Le lendemain, j’ai fixé une heure de revue hebdomadaire. J’ai limité ma liste à trois priorités. Puis j’ai posé une règle simple, une tâche, une personne, une échéance, un résultat attendu. Ça m’a forcée à écrire des choses plus nettes, et à fermer les sujets qui n’avaient pas leur place dans la semaine.

Au fil des semaines, j’ai vu le vrai changement, mais pas sans erreurs

Au fil des semaines, j’ai vu la différence quand j’ai coupé deux réunions sur cinq. J’ai aussi gardé le samedi matin, 2 heures sans interruption, pour un seul dossier. Le silence de la maison, avec juste le bruit de la pluie sur la baie vitrée, m’a fait un bien net. Je suis devenue plus attentive à ce que je laisse entrer dans mes journées.

J’ai aussi fait une erreur, et elle m’a coûté du temps. J’ai voulu appliquer tous les principes à la fois. Mon agenda s’est rempli encore plus, parce que j’avais ajouté des règles au lieu de choisir. J’avais l’impression de bien travailler, alors que je fabriquais surtout une couche de contrôle.

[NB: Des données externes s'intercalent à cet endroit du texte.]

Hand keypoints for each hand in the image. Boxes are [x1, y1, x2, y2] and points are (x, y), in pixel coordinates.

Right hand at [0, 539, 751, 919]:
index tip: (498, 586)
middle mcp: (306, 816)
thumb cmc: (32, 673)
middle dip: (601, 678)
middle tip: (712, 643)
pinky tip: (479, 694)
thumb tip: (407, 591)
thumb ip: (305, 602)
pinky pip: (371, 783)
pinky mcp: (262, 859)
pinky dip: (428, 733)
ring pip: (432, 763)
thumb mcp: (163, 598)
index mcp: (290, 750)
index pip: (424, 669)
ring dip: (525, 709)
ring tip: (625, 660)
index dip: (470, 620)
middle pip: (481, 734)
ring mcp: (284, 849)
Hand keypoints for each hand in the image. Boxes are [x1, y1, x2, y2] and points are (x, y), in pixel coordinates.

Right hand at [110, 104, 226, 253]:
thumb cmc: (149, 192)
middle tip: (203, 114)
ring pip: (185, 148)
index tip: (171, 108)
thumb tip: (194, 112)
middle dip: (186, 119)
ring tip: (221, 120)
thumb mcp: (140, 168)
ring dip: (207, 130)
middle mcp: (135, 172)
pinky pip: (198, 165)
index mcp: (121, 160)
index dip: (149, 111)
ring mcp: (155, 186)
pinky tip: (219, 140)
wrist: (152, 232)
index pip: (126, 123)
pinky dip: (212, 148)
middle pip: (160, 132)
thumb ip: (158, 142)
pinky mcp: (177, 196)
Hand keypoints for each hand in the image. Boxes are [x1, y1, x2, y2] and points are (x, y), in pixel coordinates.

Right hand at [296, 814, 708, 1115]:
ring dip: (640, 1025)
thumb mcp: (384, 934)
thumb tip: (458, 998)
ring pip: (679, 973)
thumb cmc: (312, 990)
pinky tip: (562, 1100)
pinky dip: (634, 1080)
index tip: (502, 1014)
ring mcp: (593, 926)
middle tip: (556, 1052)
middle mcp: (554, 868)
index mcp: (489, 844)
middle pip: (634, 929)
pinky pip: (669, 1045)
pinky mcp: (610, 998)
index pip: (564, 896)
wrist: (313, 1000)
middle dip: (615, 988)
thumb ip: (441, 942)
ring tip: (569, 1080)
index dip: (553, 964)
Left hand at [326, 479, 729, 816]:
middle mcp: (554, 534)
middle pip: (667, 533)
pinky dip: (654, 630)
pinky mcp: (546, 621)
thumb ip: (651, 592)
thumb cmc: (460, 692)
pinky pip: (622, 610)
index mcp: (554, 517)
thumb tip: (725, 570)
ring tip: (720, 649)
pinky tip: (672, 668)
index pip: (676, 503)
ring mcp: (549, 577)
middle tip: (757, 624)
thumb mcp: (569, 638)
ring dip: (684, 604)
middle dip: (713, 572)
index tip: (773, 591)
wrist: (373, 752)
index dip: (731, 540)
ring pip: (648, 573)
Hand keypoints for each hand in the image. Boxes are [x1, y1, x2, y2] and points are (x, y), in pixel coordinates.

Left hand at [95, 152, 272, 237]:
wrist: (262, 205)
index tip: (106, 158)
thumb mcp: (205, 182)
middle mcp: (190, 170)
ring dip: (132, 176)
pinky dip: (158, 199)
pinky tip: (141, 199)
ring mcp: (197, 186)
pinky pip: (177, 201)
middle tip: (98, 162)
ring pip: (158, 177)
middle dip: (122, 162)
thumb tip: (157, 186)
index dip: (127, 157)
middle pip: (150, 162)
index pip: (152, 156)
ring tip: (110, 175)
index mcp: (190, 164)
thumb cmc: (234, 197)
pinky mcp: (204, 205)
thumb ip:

L’autre piège, c’est la délégation prise pour du lâcher-prise. J’ai renvoyé un dossier trop vite, sans cadrage assez précis, puis j’ai dû reprendre trois éléments oubliés. Là, j’ai compris que lâcher ne voulait pas dire disparaître. Il me fallait un point d’appui, pas une surveillance continue.

Le reste a bougé par petites touches. Dans la semaine, j’ai retrouvé une heure le mercredi. Je l’ai récupérée en supprimant des allers-retours et en resserrant les points de coordination. Avec mes deux grands enfants, les imprévus existent encore, bien sûr. Mais je ne me laisse plus happer par chaque fenêtre qui s’ouvre.

Ce que je sais maintenant et que j’ignorais avant de relire ce livre

J’ai appris qu’un classique ne vaut que si je le fais descendre du surlignage à l’emploi du temps. Ici, j’ai retenu la discipline des encours. Un dossier ouvert de trop ralentit tout le reste. Une priorité de trop, et la journée se fissure. Le livre m’a parlé moins par ses grands principes que par ce qu’il m’a empêchée de laisser traîner.

Cette relecture m’a semblé utile si l’on tient déjà une petite équipe ou si l’on porte trop de sujets en même temps. Elle parle aussi à celles qui se croient déjà au clair sur le management, puis découvrent leur propre désordre en marge du texte. Je ne sais pas si elle bouleverse tout le monde, mais chez moi elle a déplacé des gestes très simples : moins d’ouverture de dossiers, des décisions plus rapides, et un carnet enfin lisible.

J’ai tenté un tableau partagé dans Notion et une application de tâches, mais je suis revenue au livre et au carnet. Les outils m’ont aidée un moment. Le vrai changement est venu quand j’ai cessé d’ajouter des couches et que j’ai accepté de laisser certains sujets attendre. Ce n’est pas en empilant des réunions ou des listes que j’ai avancé.

Je referme encore Peter Drucker avec un sentiment plus calme. Pour une lectrice qui accepte de perdre le confort du tout-ouvert et de choisir ce qu’elle laisse de côté, cette relecture a de la tenue. Elle m’a surtout rendue plus nette dans mes journées, et c’est ce qui me reste, bien après la dernière page.